◆ WORK ORDER ◆
An unaltered copy of every line below is the expected output.

◆ PROVIDED INFORMATION ◆
╔══

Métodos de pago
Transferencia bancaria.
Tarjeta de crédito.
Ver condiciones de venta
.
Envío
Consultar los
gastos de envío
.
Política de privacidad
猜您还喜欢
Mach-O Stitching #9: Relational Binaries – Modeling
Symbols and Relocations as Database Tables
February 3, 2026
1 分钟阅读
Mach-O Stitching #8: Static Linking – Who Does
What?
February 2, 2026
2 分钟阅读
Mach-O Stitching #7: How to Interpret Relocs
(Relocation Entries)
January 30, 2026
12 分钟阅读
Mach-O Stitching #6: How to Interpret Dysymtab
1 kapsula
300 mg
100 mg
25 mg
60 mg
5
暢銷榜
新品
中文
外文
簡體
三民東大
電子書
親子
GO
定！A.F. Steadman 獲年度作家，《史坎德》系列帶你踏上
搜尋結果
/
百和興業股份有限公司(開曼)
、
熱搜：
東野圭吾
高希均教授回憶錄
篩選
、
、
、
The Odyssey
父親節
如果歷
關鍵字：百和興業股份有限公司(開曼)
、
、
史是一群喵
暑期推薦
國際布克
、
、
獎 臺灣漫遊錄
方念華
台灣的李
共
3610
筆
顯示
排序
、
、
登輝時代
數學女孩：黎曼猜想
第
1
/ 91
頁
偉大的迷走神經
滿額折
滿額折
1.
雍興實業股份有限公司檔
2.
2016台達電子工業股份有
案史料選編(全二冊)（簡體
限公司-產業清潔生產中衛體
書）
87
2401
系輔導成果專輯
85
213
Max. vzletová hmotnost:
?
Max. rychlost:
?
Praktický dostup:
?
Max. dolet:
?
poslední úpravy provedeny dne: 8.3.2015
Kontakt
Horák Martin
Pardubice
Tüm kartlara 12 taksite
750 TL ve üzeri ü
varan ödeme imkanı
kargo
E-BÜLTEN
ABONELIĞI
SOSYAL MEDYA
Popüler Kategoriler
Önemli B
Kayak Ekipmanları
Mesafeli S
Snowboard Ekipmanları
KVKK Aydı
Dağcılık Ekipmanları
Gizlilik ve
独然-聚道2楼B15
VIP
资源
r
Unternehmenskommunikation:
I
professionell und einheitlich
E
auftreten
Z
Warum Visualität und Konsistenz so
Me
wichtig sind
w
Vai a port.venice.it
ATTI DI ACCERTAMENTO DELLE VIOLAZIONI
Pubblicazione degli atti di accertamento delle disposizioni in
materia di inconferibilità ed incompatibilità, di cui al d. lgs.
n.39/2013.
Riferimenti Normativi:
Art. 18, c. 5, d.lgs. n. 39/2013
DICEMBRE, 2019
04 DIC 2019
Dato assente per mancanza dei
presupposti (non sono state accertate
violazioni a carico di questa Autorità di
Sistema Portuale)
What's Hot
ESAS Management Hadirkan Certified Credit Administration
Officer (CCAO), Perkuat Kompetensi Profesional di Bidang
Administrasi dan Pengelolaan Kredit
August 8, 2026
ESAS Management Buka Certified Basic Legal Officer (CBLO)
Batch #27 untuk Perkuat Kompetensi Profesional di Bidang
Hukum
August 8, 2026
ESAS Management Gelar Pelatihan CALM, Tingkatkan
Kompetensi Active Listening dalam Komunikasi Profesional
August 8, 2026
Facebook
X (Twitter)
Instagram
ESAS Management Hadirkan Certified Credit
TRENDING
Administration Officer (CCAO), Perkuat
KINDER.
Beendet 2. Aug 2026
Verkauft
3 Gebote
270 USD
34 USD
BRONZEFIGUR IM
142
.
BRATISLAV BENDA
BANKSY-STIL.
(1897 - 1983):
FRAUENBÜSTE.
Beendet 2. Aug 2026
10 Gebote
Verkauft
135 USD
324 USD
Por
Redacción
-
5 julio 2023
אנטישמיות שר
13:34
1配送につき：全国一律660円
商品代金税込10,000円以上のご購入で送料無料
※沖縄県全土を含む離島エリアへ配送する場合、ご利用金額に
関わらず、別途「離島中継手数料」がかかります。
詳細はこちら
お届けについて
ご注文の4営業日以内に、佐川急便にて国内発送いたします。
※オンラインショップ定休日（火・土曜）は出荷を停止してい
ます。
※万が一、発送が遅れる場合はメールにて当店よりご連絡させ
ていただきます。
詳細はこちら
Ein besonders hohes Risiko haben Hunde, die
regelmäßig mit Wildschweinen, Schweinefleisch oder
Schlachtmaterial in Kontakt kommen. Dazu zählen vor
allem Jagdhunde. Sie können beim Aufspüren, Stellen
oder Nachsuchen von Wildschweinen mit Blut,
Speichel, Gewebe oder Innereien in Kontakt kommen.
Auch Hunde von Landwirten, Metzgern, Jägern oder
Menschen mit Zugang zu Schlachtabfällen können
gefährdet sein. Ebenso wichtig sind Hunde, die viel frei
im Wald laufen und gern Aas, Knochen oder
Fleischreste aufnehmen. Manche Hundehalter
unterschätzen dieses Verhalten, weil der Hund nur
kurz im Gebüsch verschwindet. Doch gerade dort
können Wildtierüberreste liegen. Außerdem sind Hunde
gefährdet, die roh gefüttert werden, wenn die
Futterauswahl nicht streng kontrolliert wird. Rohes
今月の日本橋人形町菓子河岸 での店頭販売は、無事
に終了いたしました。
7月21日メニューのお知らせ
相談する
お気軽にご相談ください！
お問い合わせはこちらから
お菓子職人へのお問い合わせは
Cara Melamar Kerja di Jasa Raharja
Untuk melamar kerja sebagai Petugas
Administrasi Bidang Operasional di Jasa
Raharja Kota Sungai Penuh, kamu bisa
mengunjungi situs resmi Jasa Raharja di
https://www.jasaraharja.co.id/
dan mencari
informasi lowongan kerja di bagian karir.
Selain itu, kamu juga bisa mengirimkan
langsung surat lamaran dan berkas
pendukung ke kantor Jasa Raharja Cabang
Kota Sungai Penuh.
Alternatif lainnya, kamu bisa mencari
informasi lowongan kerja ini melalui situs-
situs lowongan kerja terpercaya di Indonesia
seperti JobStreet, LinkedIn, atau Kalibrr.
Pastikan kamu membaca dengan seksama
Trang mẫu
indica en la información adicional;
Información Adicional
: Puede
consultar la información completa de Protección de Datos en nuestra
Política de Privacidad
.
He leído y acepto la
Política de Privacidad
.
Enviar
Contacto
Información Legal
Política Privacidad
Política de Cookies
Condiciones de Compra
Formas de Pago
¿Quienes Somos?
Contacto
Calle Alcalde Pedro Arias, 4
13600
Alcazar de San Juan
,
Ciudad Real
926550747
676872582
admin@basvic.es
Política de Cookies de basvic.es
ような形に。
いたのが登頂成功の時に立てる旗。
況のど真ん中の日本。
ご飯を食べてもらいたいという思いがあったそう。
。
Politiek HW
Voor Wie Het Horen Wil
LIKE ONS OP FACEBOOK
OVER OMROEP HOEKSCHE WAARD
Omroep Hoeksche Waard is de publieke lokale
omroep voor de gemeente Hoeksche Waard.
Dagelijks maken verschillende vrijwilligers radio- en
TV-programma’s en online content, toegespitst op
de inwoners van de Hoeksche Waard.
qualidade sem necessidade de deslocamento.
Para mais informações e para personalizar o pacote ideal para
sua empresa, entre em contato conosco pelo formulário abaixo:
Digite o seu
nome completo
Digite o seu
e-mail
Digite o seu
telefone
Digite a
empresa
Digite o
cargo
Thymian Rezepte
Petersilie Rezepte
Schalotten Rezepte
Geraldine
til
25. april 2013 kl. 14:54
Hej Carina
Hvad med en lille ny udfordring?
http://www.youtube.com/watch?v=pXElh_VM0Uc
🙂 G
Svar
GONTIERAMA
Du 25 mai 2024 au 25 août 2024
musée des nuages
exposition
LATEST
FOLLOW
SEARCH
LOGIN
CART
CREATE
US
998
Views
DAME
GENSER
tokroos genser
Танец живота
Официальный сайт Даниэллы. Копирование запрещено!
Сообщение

╚══

◆ PROBLEM SOLUTION ◆
Métodos de pago
Transferencia bancaria.
Tarjeta de crédito.
Ver condiciones de venta
.
Envío
Consultar los
gastos de envío
.
Política de privacidad
猜您还喜欢
Mach-O Stitching #9: Relational Binaries – Modeling
Symbols and Relocations as Database Tables
February 3, 2026
1 分钟阅读
Mach-O Stitching #8: Static Linking – Who Does
What?
February 2, 2026
2 分钟阅读
Mach-O Stitching #7: How to Interpret Relocs
(Relocation Entries)
January 30, 2026
12 分钟阅读
Mach-O Stitching #6: How to Interpret Dysymtab
1 kapsula
300 mg
100 mg
25 mg
60 mg
5
暢銷榜
新品
中文
外文
簡體
三民東大
電子書
親子
GO
定！A.F. Steadman 獲年度作家，《史坎德》系列帶你踏上
搜尋結果
/
百和興業股份有限公司(開曼)
、
熱搜：
東野圭吾
高希均教授回憶錄
篩選
、
、
、
The Odyssey
父親節
如果歷
關鍵字：百和興業股份有限公司(開曼)
、
、
史是一群喵
暑期推薦
國際布克
、
、
獎 臺灣漫遊錄
方念華
台灣的李
共
3610
筆
顯示
排序
、
、
登輝時代
數學女孩：黎曼猜想
第
1
/ 91
頁
偉大的迷走神經
滿額折
滿額折
1.
雍興實業股份有限公司檔
2.
2016台達電子工業股份有
案史料選編(全二冊)（簡體
限公司-產業清潔生產中衛體
書）
87
2401
系輔導成果專輯
85
213
Max. vzletová hmotnost:
?
Max. rychlost:
?
Praktický dostup:
?
Max. dolet:
?
poslední úpravy provedeny dne: 8.3.2015
Kontakt
Horák Martin
Pardubice
Tüm kartlara 12 taksite
750 TL ve üzeri ü
varan ödeme imkanı
kargo
E-BÜLTEN
ABONELIĞI
SOSYAL MEDYA
Popüler Kategoriler
Önemli B
Kayak Ekipmanları
Mesafeli S
Snowboard Ekipmanları
KVKK Aydı
Dağcılık Ekipmanları
Gizlilik ve
独然-聚道2楼B15
VIP
资源
r
Unternehmenskommunikation:
I
professionell und einheitlich
E
auftreten
Z
Warum Visualität und Konsistenz so
Me
wichtig sind
w
Vai a port.venice.it
ATTI DI ACCERTAMENTO DELLE VIOLAZIONI
Pubblicazione degli atti di accertamento delle disposizioni in
materia di inconferibilità ed incompatibilità, di cui al d. lgs.
n.39/2013.
Riferimenti Normativi:
Art. 18, c. 5, d.lgs. n. 39/2013
DICEMBRE, 2019
04 DIC 2019
Dato assente per mancanza dei
presupposti (non sono state accertate
violazioni a carico di questa Autorità di
Sistema Portuale)
What's Hot
ESAS Management Hadirkan Certified Credit Administration
Officer (CCAO), Perkuat Kompetensi Profesional di Bidang
Administrasi dan Pengelolaan Kredit
August 8, 2026
ESAS Management Buka Certified Basic Legal Officer (CBLO)
Batch #27 untuk Perkuat Kompetensi Profesional di Bidang
Hukum
August 8, 2026
ESAS Management Gelar Pelatihan CALM, Tingkatkan
Kompetensi Active Listening dalam Komunikasi Profesional
August 8, 2026
Facebook
X (Twitter)
Instagram
ESAS Management Hadirkan Certified Credit
TRENDING
Administration Officer (CCAO), Perkuat
KINDER.
Beendet 2. Aug 2026
Verkauft
3 Gebote
270 USD
34 USD
BRONZEFIGUR IM
142
.
BRATISLAV BENDA
BANKSY-STIL.
(1897 - 1983):
FRAUENBÜSTE.
Beendet 2. Aug 2026
10 Gebote
Verkauft
135 USD
324 USD
Por
Redacción
-
5 julio 2023
אנטישמיות שר
13:34
1配送につき：全国一律660円
商品代金税込10,000円以上のご購入で送料無料
※沖縄県全土を含む離島エリアへ配送する場合、ご利用金額に
関わらず、別途「離島中継手数料」がかかります。
詳細はこちら
お届けについて
ご注文の4営業日以内に、佐川急便にて国内発送いたします。
※オンラインショップ定休日（火・土曜）は出荷を停止してい
ます。
※万が一、発送が遅れる場合はメールにて当店よりご連絡させ
ていただきます。
詳細はこちら
Ein besonders hohes Risiko haben Hunde, die
regelmäßig mit Wildschweinen, Schweinefleisch oder
Schlachtmaterial in Kontakt kommen. Dazu zählen vor
allem Jagdhunde. Sie können beim Aufspüren, Stellen
oder Nachsuchen von Wildschweinen mit Blut,
Speichel, Gewebe oder Innereien in Kontakt kommen.
Auch Hunde von Landwirten, Metzgern, Jägern oder
Menschen mit Zugang zu Schlachtabfällen können
gefährdet sein. Ebenso wichtig sind Hunde, die viel frei
im Wald laufen und gern Aas, Knochen oder
Fleischreste aufnehmen. Manche Hundehalter
unterschätzen dieses Verhalten, weil der Hund nur
kurz im Gebüsch verschwindet. Doch gerade dort
können Wildtierüberreste liegen. Außerdem sind Hunde
gefährdet, die roh gefüttert werden, wenn die
Futterauswahl nicht streng kontrolliert wird. Rohes
今月の日本橋人形町菓子河岸 での店頭販売は、無事
に終了いたしました。
7月21日メニューのお知らせ
相談する
お気軽にご相談ください！
お問い合わせはこちらから
お菓子職人へのお問い合わせは
Cara Melamar Kerja di Jasa Raharja
Untuk melamar kerja sebagai Petugas
Administrasi Bidang Operasional di Jasa
Raharja Kota Sungai Penuh, kamu bisa
mengunjungi situs resmi Jasa Raharja di
https://www.jasaraharja.co.id/
dan mencari
informasi lowongan kerja di bagian karir.
Selain itu, kamu juga bisa mengirimkan
langsung surat lamaran dan berkas
pendukung ke kantor Jasa Raharja Cabang
Kota Sungai Penuh.
Alternatif lainnya, kamu bisa mencari
informasi lowongan kerja ini melalui situs-
situs lowongan kerja terpercaya di Indonesia
seperti JobStreet, LinkedIn, atau Kalibrr.
Pastikan kamu membaca dengan seksama
Trang mẫu
indica en la información adicional;
Información Adicional
: Puede
consultar la información completa de Protección de Datos en nuestra
Política de Privacidad
.
He leído y acepto la
Política de Privacidad
.
Enviar
Contacto
Información Legal
Política Privacidad
Política de Cookies
Condiciones de Compra
Formas de Pago
¿Quienes Somos?
Contacto
Calle Alcalde Pedro Arias, 4
13600
Alcazar de San Juan
,
Ciudad Real
926550747
676872582
admin@basvic.es
Política de Cookies de basvic.es
ような形に。
いたのが登頂成功の時に立てる旗。
況のど真ん中の日本。
ご飯を食べてもらいたいという思いがあったそう。
。
Politiek HW
Voor Wie Het Horen Wil
LIKE ONS OP FACEBOOK
OVER OMROEP HOEKSCHE WAARD
Omroep Hoeksche Waard is de publieke lokale
omroep voor de gemeente Hoeksche Waard.
Dagelijks maken verschillende vrijwilligers radio- en
TV-programma’s en online content, toegespitst op
de inwoners van de Hoeksche Waard.
qualidade sem necessidade de deslocamento.
Para mais informações e para personalizar o pacote ideal para
sua empresa, entre em contato conosco pelo formulário abaixo:
Digite o seu
nome completo
Digite o seu
e-mail
Digite o seu
telefone
Digite a
empresa
Digite o
cargo
Thymian Rezepte
Petersilie Rezepte
Schalotten Rezepte
Geraldine
til
25. april 2013 kl. 14:54
Hej Carina
Hvad med en lille ny udfordring?
http://www.youtube.com/watch?v=pXElh_VM0Uc
🙂 G
Svar
GONTIERAMA
Du 25 mai 2024 au 25 août 2024
musée des nuages
exposition
LATEST
FOLLOW
SEARCH
LOGIN
CART
CREATE
US
998
Views
DAME
GENSER
tokroos genser
Танец живота
Официальный сайт Даниэллы. Копирование запрещено!
Сообщение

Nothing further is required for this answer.